— Begin Selected text —

JEE MAIN - Mathematics (2025 - 7th April Evening Shift - No. 25)
For $\mathrm{t}>-1$, let $\alpha_{\mathrm{t}}$ and $\beta_{\mathrm{t}}$ be the roots of the equation
$$ \left((\mathrm{t}+2)^{1 / 7}-1\right) x^2+\left((\mathrm{t}+2)^{1 / 6}-1\right) x+\left((\mathrm{t}+2)^{1 / 21}-1\right)=0 \text {. If } \lim \limits_{\mathrm{t} \rightarrow-1^{+}} \alpha_{\mathrm{t}}=\mathrm{a} \text { and } \lim \limits_{\mathrm{t} \rightarrow-1^{+}} \beta_{\mathrm{t}}=\mathrm{b} \text {, } $$
then $72(a+b)^2$ is equal to ___________.

— End Selected text —
— Begin Data extract —

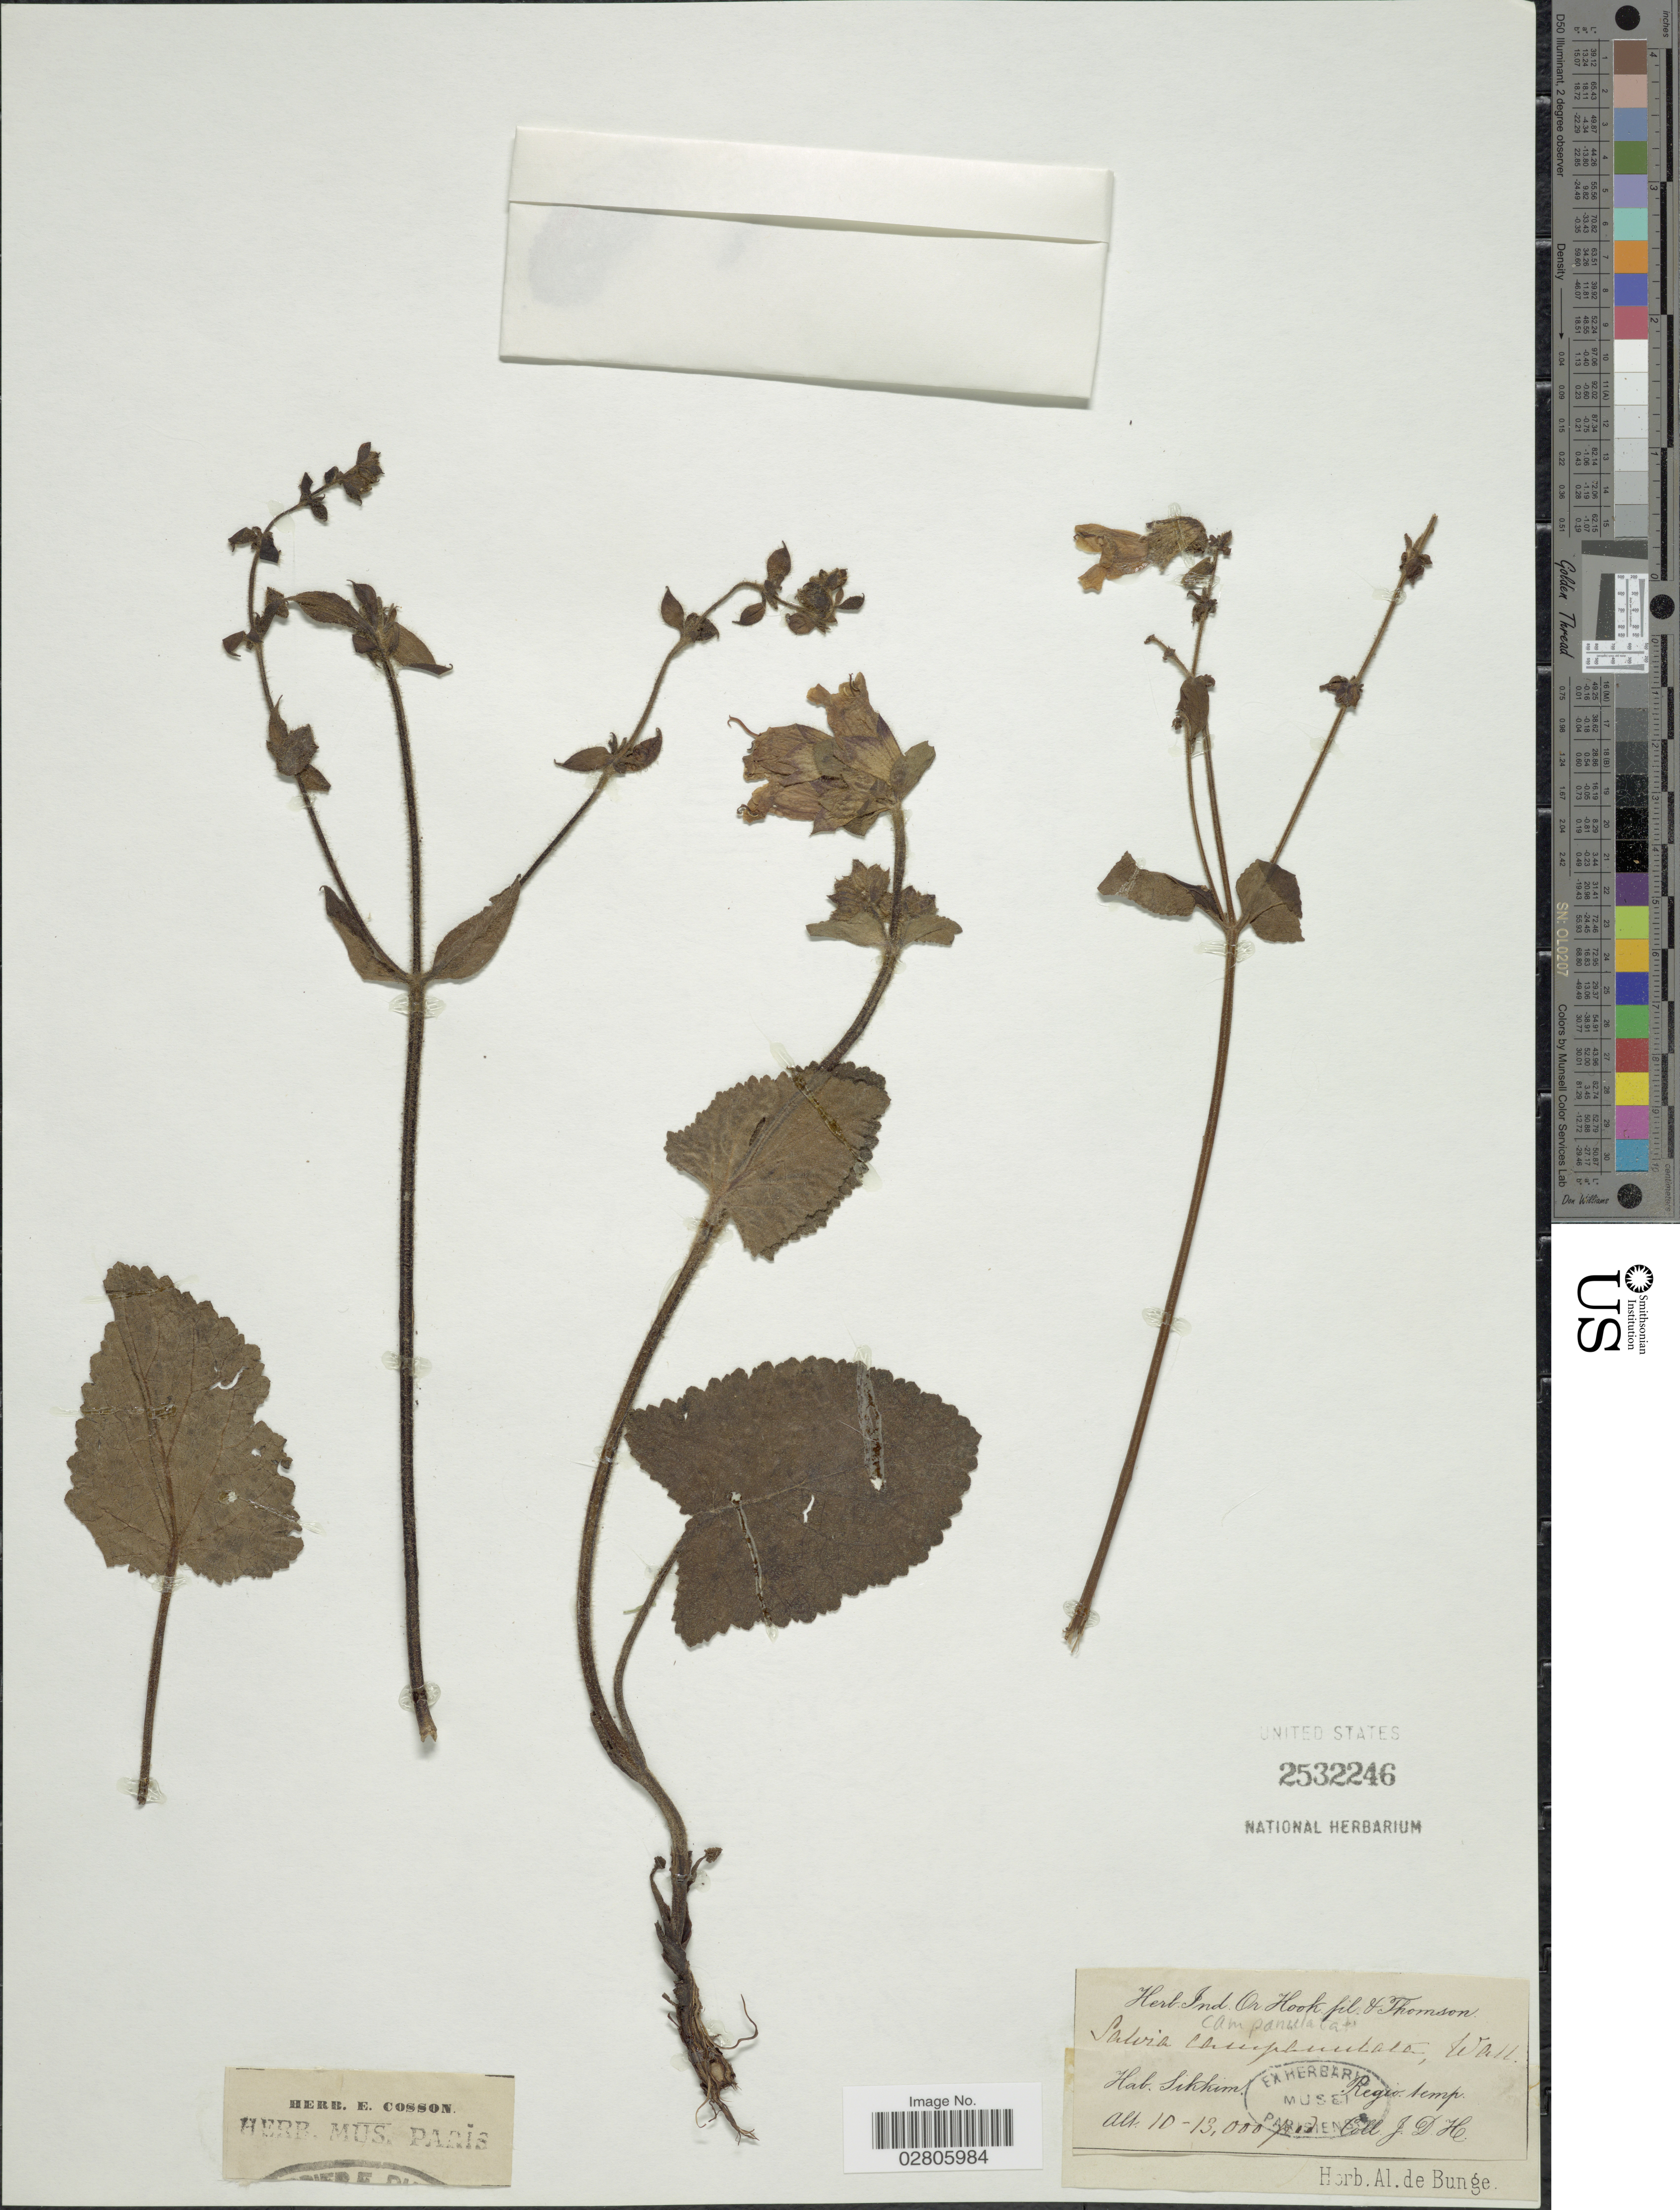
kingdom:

— End Data extract —

Required work:
1. Copy the JEE Main problem verbatim, from "JEE MAIN - Mathematics" up to and including "equal to ___________.".
2. Condense the paragraph of the JEE Main problem that begins "For t > −1" into a shorter statement that keeps its main facts.

Responses to the exercise:
1.
JEE MAIN - Mathematics (2025 - 7th April Evening Shift - No. 25)
For $\mathrm{t}>-1$, let $\alpha_{\mathrm{t}}$ and $\beta_{\mathrm{t}}$ be the roots of the equation
$$ \left((\mathrm{t}+2)^{1 / 7}-1\right) x^2+\left((\mathrm{t}+2)^{1 / 6}-1\right) x+\left((\mathrm{t}+2)^{1 / 21}-1\right)=0 \text {. If } \lim \limits_{\mathrm{t} \rightarrow-1^{+}} \alpha_{\mathrm{t}}=\mathrm{a} \text { and } \lim \limits_{\mathrm{t} \rightarrow-1^{+}} \beta_{\mathrm{t}}=\mathrm{b} \text {, } $$
then $72(a+b)^2$ is equal to ___________.

2. For t > −1, α_t and β_t are the roots of ((t+2)^{1/7} − 1)x² + ((t+2)^{1/6} − 1)x + ((t+2)^{1/21} − 1) = 0. Their limits as t → −1⁺ are a and b. Find 72(a+b)².